BATON ROUGE – Two boarded-up properties on North 22nd Street are causing some neighbors trouble.

Robert and Wanda Johnson live next door and spend a lot of time picking up trash that people drop on the ground or calling the city about incidents they experience.

“Drugs, prostitution, whatever,” Robert Johnson said.

The properties are between Sever Boulevard and Convention Street near the CATS bus station. For the past two years, the Johnsons say they’ve been cleaning up after others.

“It was a group home after they moved out two years ago, that’s what you see,” said Robert Johnson.

The properties are owned by the City of Baton Rouge. The city mows the front and street lawns monthly. Johnson says everyone who cuts doesn’t pick up the trash first, so it gets shredded into small pieces, making it harder to collect. But grass is the least of their problems. Someone kicked in the door of one of the buildings and moved items inside. Both buildings were compromised.

“You smell urine, feces, all kinds of things you smell,” said Robert Johnson.

The air conditioning units have been dismantled and a cordoned off area has been opened up to reveal an overgrown area filled with rubbish, clothes and other miscellaneous items. Overgrown trees and weeds now reach into Johnson’s property.

INSTRUCTIONS:
• A. From the Baton Rouge news report, pull out the passage starting at "The properties are owned" and ending at "into Johnson’s property.", copied word for word.
• B. According to the Baton Rouge news report, who owns the two properties?
• C. Please carry on writing the Baton Rouge news report, picking up after its final sentence.

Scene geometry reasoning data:
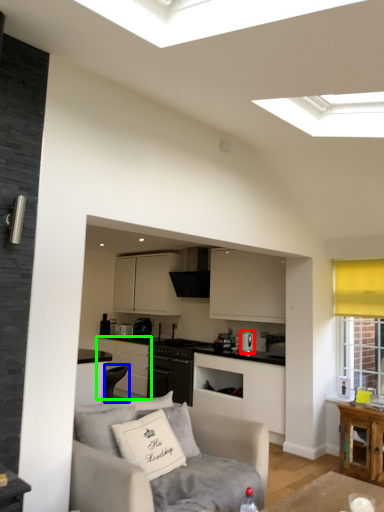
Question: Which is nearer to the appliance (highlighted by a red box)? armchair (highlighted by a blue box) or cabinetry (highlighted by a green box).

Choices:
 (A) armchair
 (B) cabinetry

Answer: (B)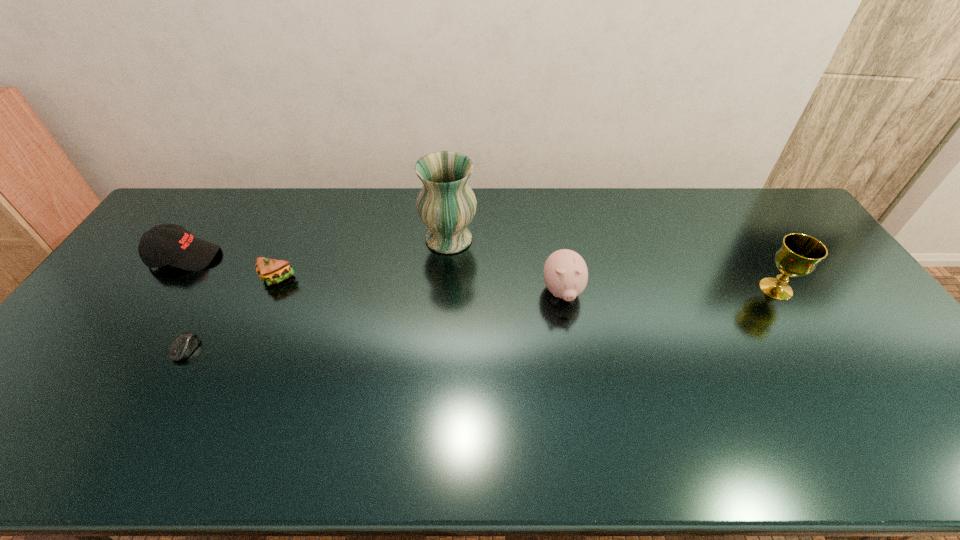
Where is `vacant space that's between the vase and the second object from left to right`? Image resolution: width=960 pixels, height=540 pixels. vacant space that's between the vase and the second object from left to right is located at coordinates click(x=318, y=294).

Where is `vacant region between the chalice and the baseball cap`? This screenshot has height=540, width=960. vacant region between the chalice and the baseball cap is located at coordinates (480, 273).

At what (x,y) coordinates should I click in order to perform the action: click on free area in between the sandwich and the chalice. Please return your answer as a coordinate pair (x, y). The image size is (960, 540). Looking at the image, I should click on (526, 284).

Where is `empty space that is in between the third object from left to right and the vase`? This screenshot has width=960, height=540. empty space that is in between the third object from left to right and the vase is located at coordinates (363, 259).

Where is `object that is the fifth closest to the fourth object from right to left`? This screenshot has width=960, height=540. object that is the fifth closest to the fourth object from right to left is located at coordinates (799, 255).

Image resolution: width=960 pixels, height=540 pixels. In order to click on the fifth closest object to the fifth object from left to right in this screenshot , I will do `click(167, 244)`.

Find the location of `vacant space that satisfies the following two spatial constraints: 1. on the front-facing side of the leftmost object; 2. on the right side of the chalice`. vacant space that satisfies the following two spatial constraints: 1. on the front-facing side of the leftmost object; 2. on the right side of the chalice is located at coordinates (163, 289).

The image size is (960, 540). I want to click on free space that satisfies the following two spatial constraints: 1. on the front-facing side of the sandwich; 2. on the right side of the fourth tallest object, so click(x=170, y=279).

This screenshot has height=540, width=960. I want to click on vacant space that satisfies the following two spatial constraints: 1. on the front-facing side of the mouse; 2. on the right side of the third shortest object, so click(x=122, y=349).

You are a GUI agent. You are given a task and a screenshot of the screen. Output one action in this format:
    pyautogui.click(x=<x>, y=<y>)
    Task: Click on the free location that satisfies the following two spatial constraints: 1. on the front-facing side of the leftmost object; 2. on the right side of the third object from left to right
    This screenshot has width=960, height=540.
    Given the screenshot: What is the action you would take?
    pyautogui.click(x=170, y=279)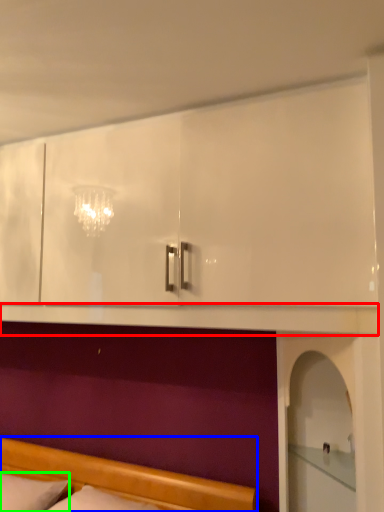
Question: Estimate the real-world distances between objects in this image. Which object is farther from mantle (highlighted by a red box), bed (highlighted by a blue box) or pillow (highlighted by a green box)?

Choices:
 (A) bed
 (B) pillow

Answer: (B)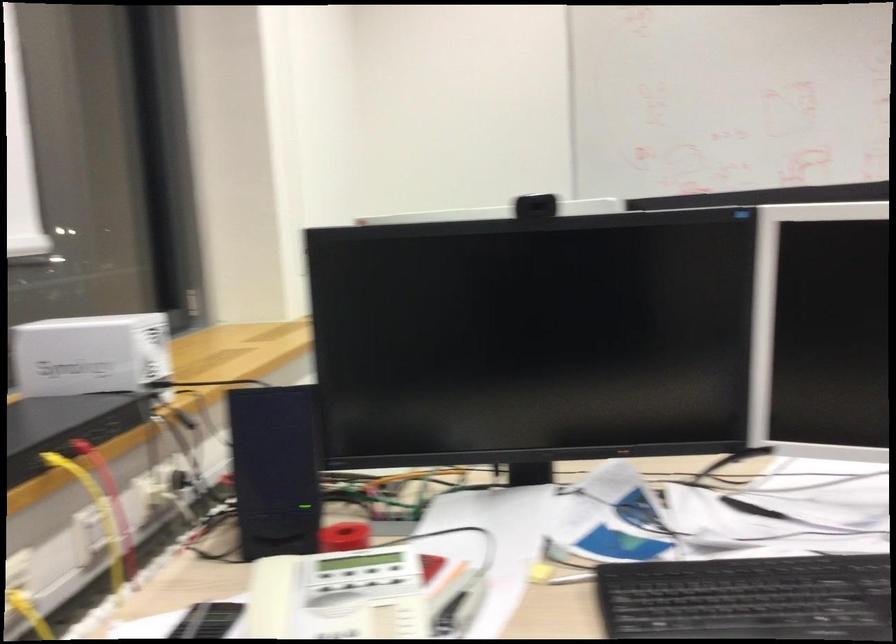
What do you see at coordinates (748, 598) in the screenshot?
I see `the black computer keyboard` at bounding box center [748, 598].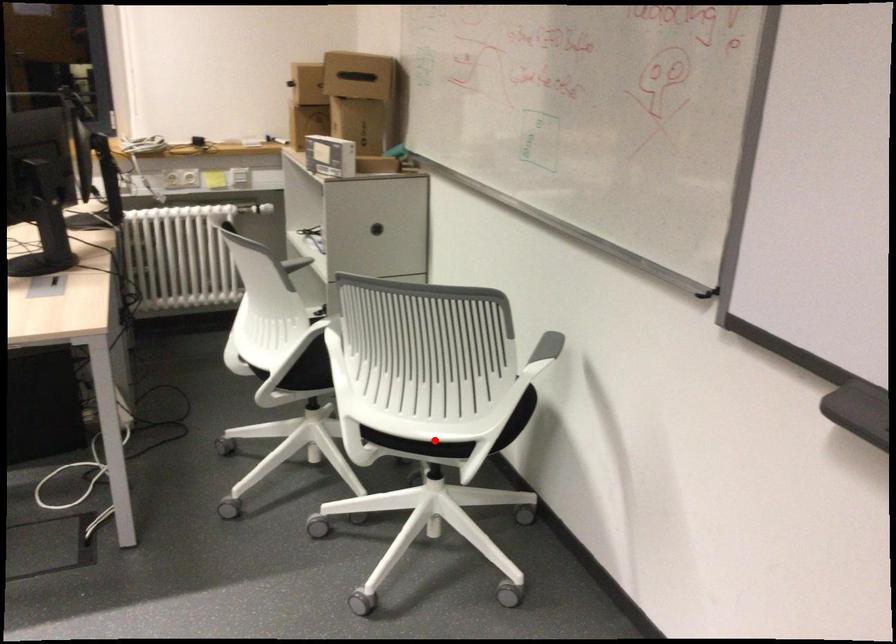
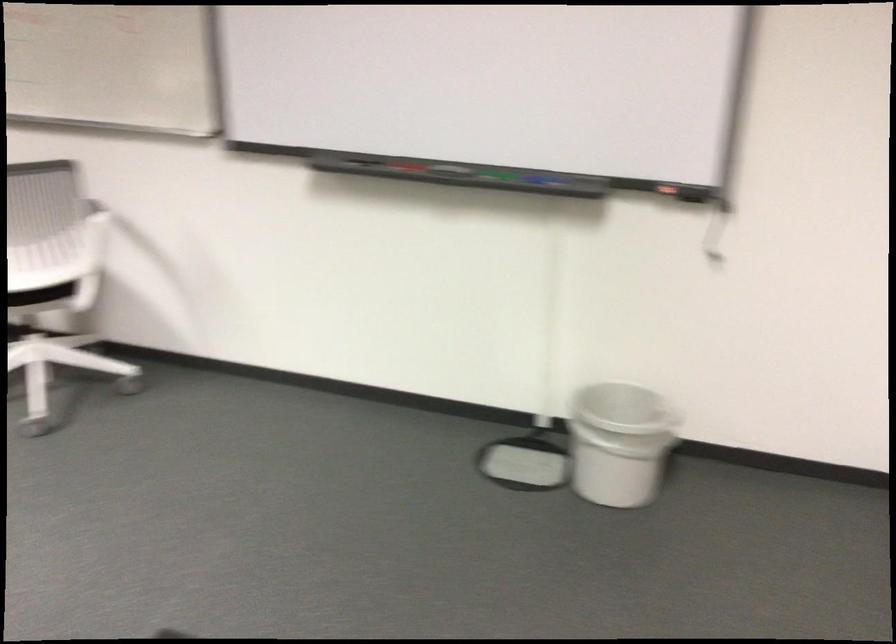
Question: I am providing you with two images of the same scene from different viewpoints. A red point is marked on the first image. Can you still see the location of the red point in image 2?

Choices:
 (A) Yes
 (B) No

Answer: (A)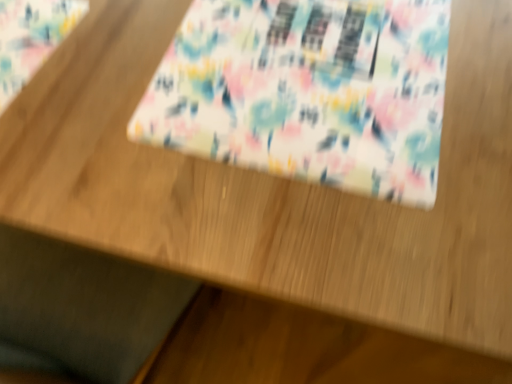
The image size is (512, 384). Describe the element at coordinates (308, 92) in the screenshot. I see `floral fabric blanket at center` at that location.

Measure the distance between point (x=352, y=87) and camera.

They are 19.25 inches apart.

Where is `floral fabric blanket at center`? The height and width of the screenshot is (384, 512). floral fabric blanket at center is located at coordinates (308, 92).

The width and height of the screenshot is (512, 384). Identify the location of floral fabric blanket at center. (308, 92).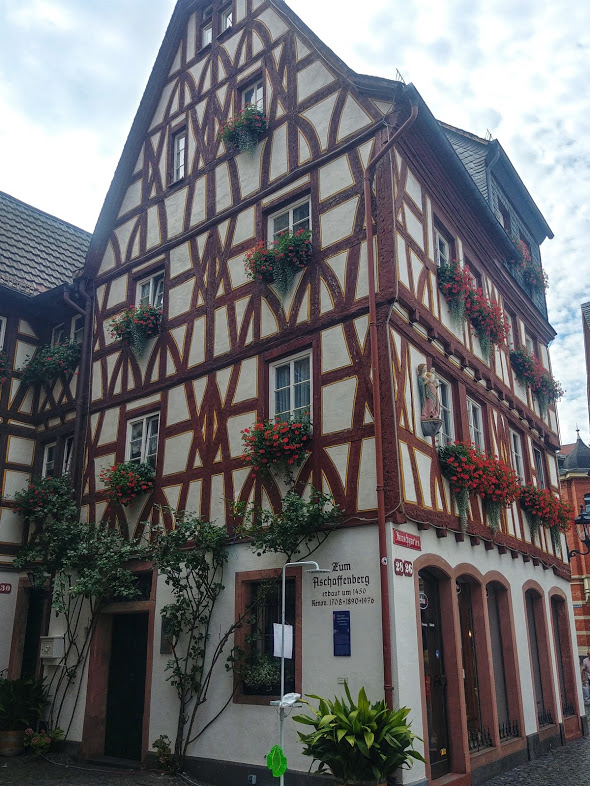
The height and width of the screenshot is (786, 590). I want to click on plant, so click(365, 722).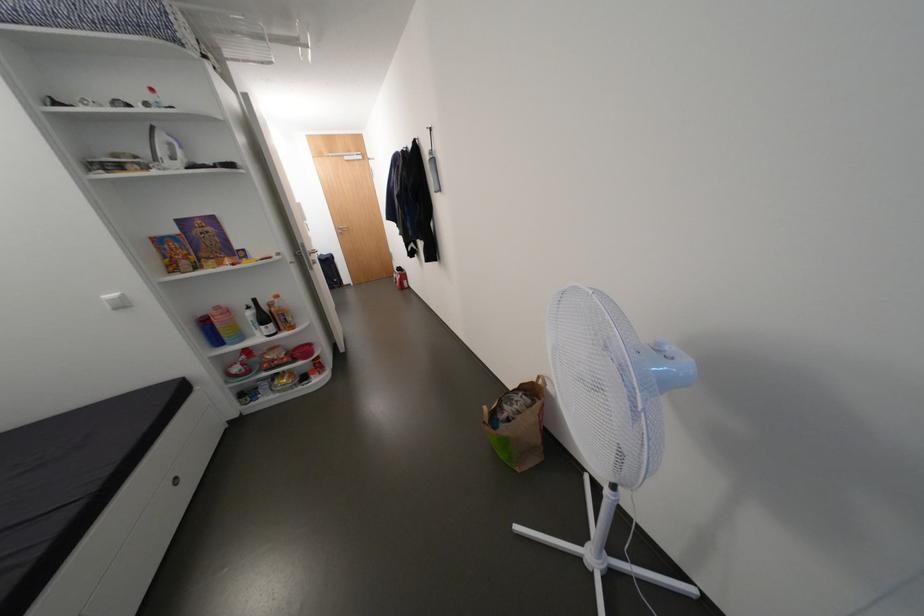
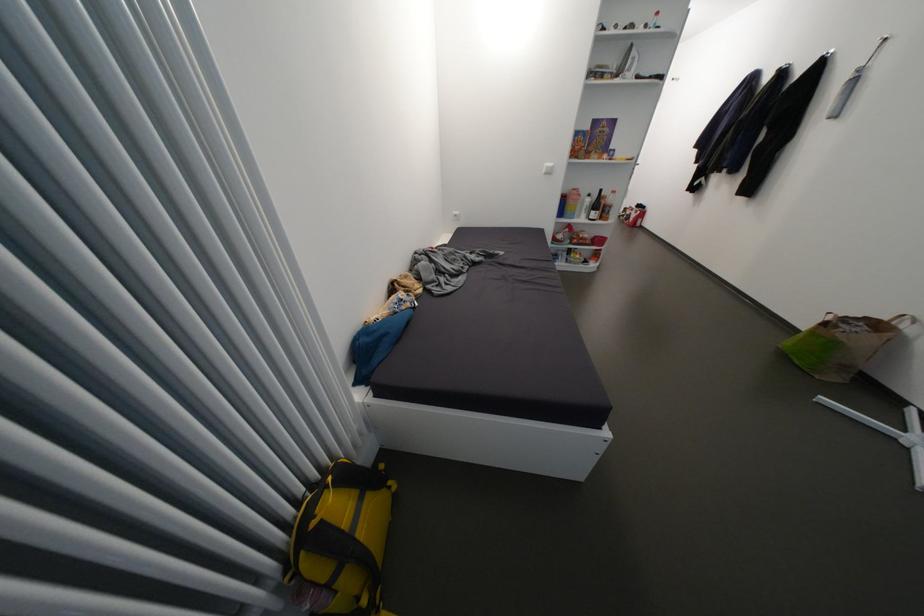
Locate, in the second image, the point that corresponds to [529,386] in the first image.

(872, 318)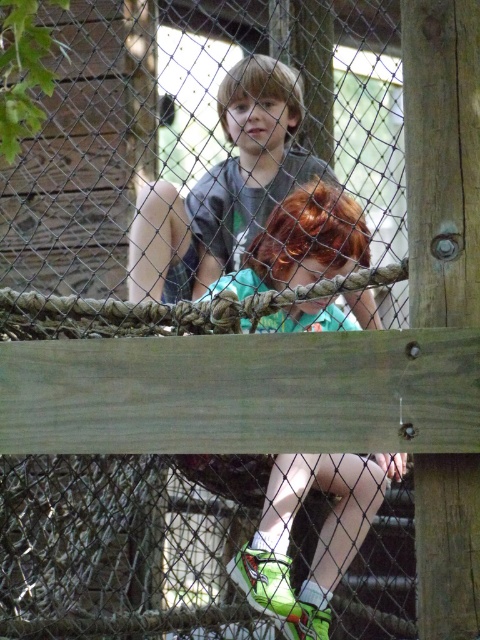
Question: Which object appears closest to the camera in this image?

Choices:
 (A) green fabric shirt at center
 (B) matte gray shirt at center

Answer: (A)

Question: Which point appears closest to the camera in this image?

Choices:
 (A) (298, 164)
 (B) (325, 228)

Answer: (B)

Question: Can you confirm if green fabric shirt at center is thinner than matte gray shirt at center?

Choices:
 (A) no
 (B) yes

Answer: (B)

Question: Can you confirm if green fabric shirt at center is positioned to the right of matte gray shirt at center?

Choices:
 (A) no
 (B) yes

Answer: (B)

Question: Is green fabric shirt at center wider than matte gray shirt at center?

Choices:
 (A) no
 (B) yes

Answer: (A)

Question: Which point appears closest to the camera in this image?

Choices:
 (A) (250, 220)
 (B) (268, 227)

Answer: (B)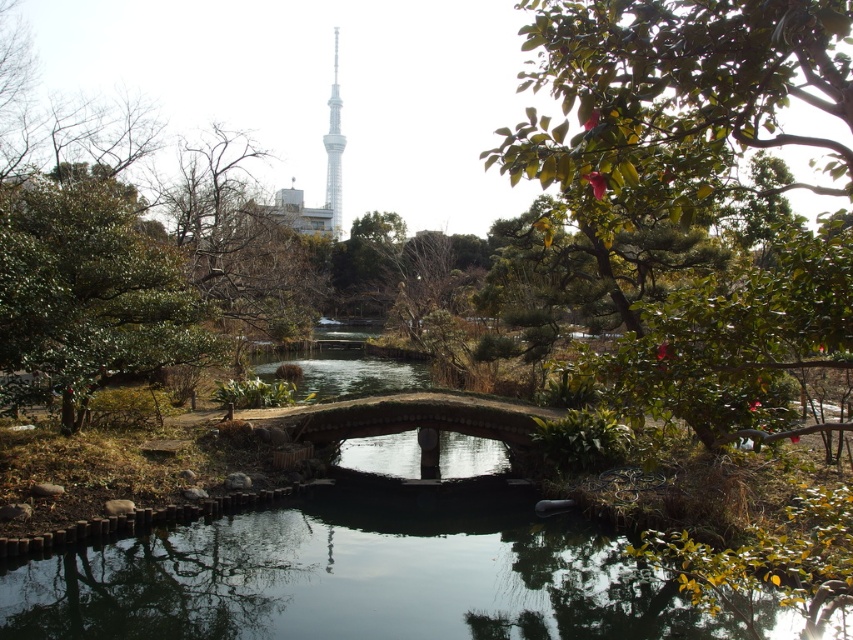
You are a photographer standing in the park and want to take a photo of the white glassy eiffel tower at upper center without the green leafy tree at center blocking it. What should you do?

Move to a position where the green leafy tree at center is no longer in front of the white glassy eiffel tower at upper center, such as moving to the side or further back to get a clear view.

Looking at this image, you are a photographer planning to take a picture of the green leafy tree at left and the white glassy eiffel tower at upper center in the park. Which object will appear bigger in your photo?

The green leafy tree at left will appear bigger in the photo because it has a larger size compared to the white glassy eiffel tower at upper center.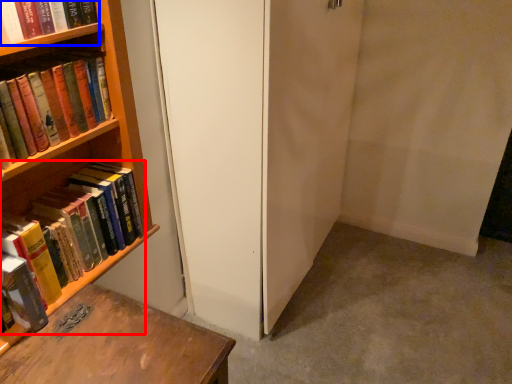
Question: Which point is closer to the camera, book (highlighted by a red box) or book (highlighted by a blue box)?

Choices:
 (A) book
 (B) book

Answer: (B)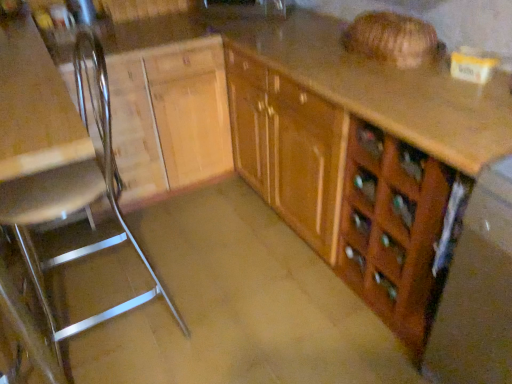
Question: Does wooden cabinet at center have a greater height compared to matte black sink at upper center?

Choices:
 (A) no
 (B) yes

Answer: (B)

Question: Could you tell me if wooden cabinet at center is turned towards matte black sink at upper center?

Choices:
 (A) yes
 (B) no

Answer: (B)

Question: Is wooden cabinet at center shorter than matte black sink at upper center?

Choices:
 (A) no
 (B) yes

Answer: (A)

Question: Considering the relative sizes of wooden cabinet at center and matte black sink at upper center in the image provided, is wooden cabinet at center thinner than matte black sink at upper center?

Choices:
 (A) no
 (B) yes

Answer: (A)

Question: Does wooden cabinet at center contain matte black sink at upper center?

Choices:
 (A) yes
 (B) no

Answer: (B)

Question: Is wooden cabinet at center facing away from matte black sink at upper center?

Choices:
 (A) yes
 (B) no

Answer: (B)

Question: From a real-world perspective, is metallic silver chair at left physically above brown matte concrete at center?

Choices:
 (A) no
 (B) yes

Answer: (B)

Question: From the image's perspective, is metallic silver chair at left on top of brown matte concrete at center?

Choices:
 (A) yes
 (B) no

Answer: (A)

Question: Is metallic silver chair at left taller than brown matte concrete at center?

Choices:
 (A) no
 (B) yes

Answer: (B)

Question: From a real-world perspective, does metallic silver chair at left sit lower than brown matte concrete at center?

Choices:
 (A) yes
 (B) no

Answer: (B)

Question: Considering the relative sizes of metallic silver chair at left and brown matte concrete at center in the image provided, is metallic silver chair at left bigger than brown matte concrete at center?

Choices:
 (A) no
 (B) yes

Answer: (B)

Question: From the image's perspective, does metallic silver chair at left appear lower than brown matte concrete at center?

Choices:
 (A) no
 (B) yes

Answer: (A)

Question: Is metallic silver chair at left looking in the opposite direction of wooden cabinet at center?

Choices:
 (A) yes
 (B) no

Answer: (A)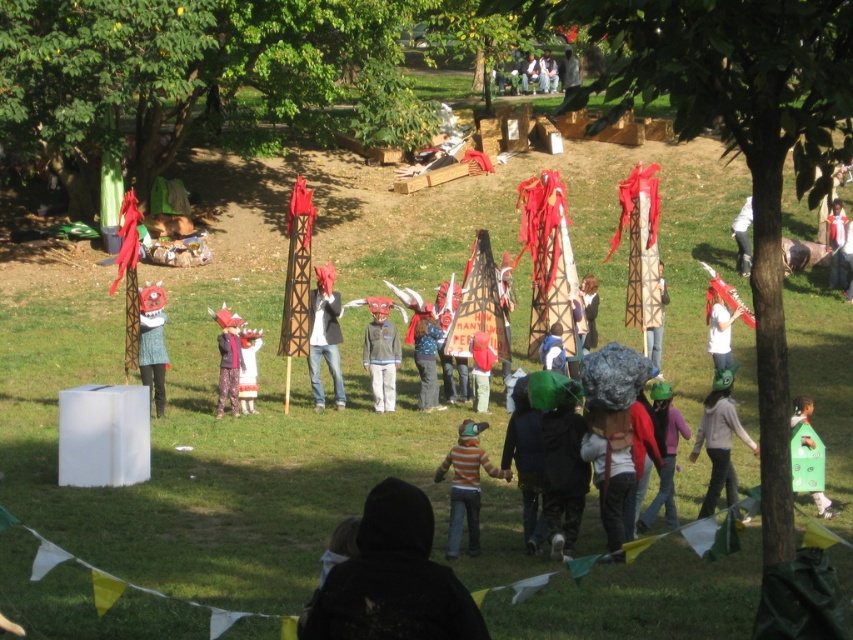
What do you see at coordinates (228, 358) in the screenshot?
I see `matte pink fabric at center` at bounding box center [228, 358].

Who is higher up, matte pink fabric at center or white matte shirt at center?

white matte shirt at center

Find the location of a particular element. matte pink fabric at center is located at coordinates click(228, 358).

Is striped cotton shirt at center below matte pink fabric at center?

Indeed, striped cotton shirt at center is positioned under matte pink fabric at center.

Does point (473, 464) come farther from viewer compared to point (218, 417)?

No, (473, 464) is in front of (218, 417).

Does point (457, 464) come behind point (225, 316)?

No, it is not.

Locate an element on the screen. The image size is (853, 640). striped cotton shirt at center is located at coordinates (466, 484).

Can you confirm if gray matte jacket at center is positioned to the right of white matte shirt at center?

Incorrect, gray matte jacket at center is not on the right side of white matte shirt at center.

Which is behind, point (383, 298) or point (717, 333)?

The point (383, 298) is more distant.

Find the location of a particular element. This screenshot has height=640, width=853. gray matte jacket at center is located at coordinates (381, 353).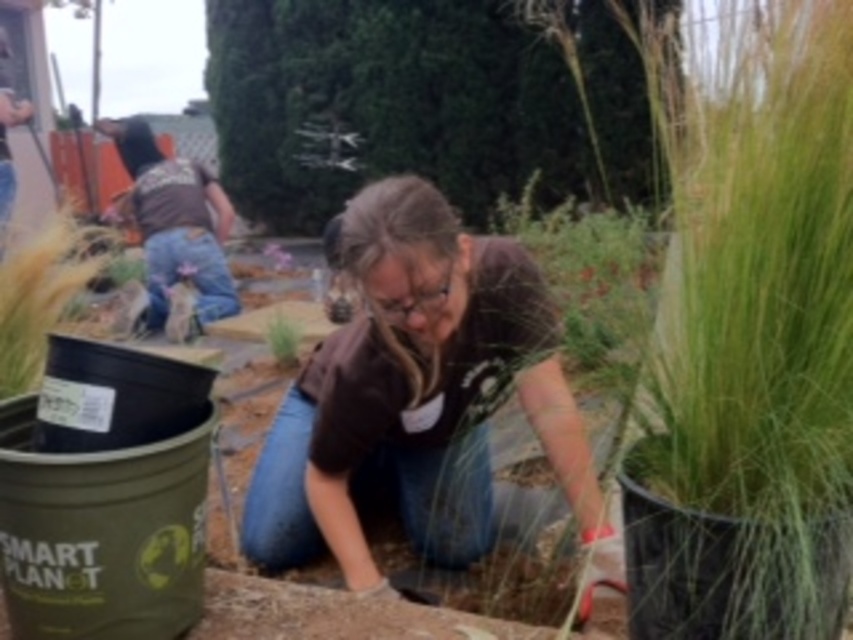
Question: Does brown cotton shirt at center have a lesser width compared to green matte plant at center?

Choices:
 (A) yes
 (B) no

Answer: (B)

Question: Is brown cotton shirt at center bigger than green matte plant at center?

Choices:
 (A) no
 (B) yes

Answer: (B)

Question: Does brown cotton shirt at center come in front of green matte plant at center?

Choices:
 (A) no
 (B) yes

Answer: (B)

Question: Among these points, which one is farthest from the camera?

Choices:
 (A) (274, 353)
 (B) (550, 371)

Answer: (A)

RESPONSES FOR EACH TASK:
• A.
The properties are owned by the City of Baton Rouge. The city mows the front and street lawns monthly. Johnson says everyone who cuts doesn’t pick up the trash first, so it gets shredded into small pieces, making it harder to collect. But grass is the least of their problems. Someone kicked in the door of one of the buildings and moved items inside. Both buildings were compromised.

“You smell urine, feces, all kinds of things you smell,” said Robert Johnson.

The air conditioning units have been dismantled and a cordoned off area has been opened up to reveal an overgrown area filled with rubbish, clothes and other miscellaneous items. Overgrown trees and weeds now reach into Johnson’s property.

• B. The City of Baton Rouge.

• C.
The Johnsons made several calls to the city and sent out work orders.

“They say they want to clean up the city, and if they want to clean up the city, why don’t they do something about these buildings?” Robert Johnson said.

The city owns a vacant house on Pocasset Street that was the focus of a 2 On Your Side report in May. The city has plans to board it up and sell it, but the process appears to be at a standstill. As of Wednesday, the property remained unsecured and not boarded up. There is still electricity to the property. Windows and front door are missing.

“Sell it, tear it down, whatever, because we don’t want rodents coming into our place,” said Robert Johnson.

The city says it will re-inspect the properties to make sure they are safe. The city hopes to sell or transfer the two on North 22nd Street to private owners as soon as possible.